分类: LINUX
2011-09-17 22:26:21
In Part1, Part2, Part3, and Part4, I reviewed performance issues for a single-thread program executing a long vector sum-reduction — a single-array read-only computational kernel — on a 2-socket system with a pair of AMD Family10h Opteron Revision C2 (”Shanghai”) quad-core processors.
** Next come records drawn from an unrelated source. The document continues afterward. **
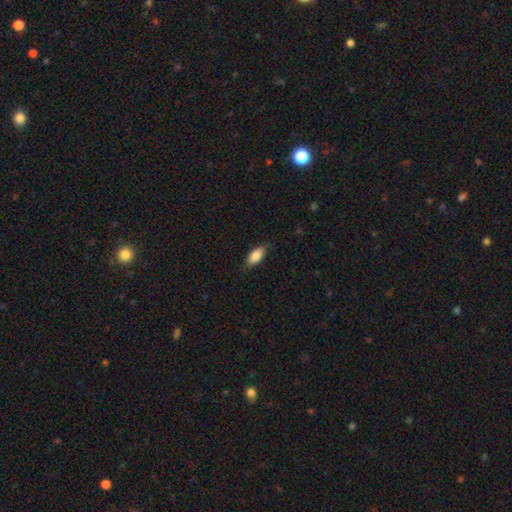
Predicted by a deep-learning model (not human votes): A smooth galaxy with no disk features (84%) that is in between round and cigar-shaped (89%). Merging: none (81%).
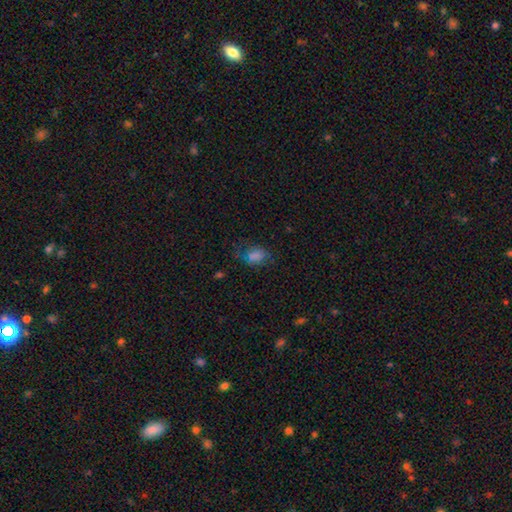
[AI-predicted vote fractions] This appears to be a smooth galaxy with no disk features (77%) that is in between round and cigar-shaped (77%). Merging: none (56%).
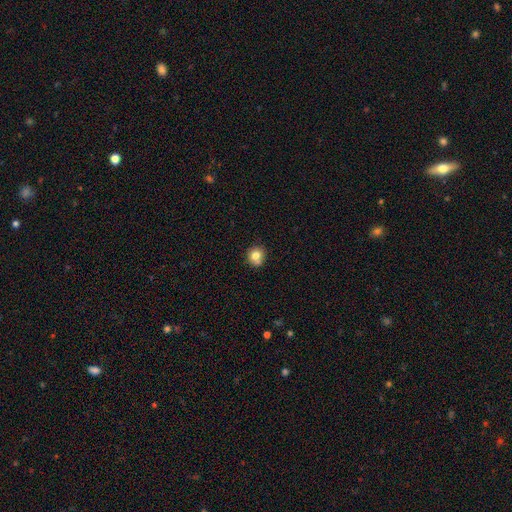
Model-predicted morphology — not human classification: smooth_or_featured: smooth (p=0.79) [alt: star or artifact p=0.11]
how_rounded: round (p=0.87) [alt: in between p=0.12]
merging: none (p=0.79) [alt: minor disturbance p=0.13]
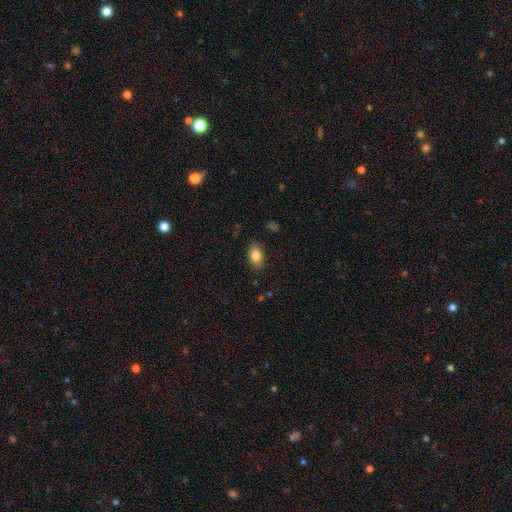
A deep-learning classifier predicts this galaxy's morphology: Smooth or featured? smooth (85%)
How rounded? in between (90%)
Merging? none (84%)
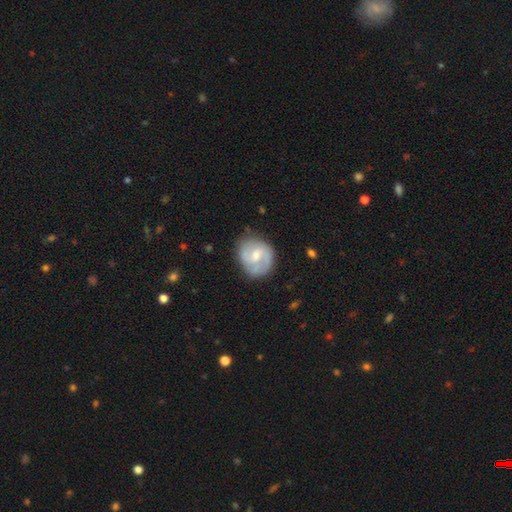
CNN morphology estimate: Smooth or featured?
  - featured or disk: 65% *
  - smooth: 30%
  - star or artifact: 5%
Edge-on disk?
  - no: 98% *
  - yes: 2%
Bar?
  - weak: 55% *
  - no: 35%
  - strong: 10%
Spiral arms?
  - yes: 86% *
  - no: 14%
Spiral winding?
  - medium: 46% *
  - tight: 35%
  - loose: 19%
Spiral arm count?
  - 2: 73% *
  - can't tell: 13%
  - 1: 7%
  - 3: 4%
  - 4: 1%
  - more than 4: 1%
Bulge size?
  - moderate: 55% *
  - small: 34%
  - large: 5%
  - none: 5%
  - dominant: 1%
Merging?
  - none: 71% *
  - minor disturbance: 20%
  - major disturbance: 7%
  - merger: 2%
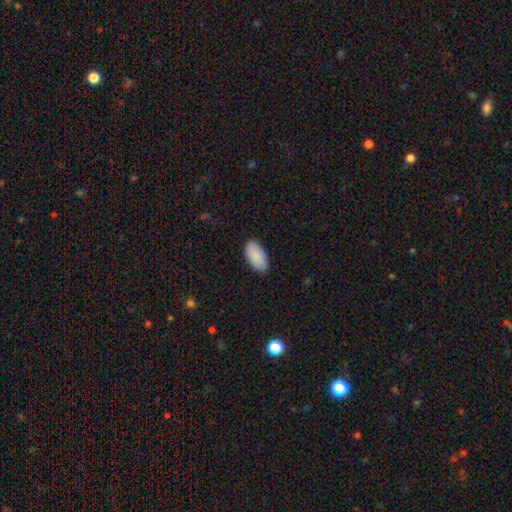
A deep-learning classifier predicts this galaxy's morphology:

In today’s post, I will present the results for the same set of 15 implementations run on four additional systems.
Test SystemsAll systems were running TACC’s customized Linux kernel, except for the PhenomII which was running Fedora 13. The same set of binaries, generated by the Intel version 11.1 C compiler were used in all cases.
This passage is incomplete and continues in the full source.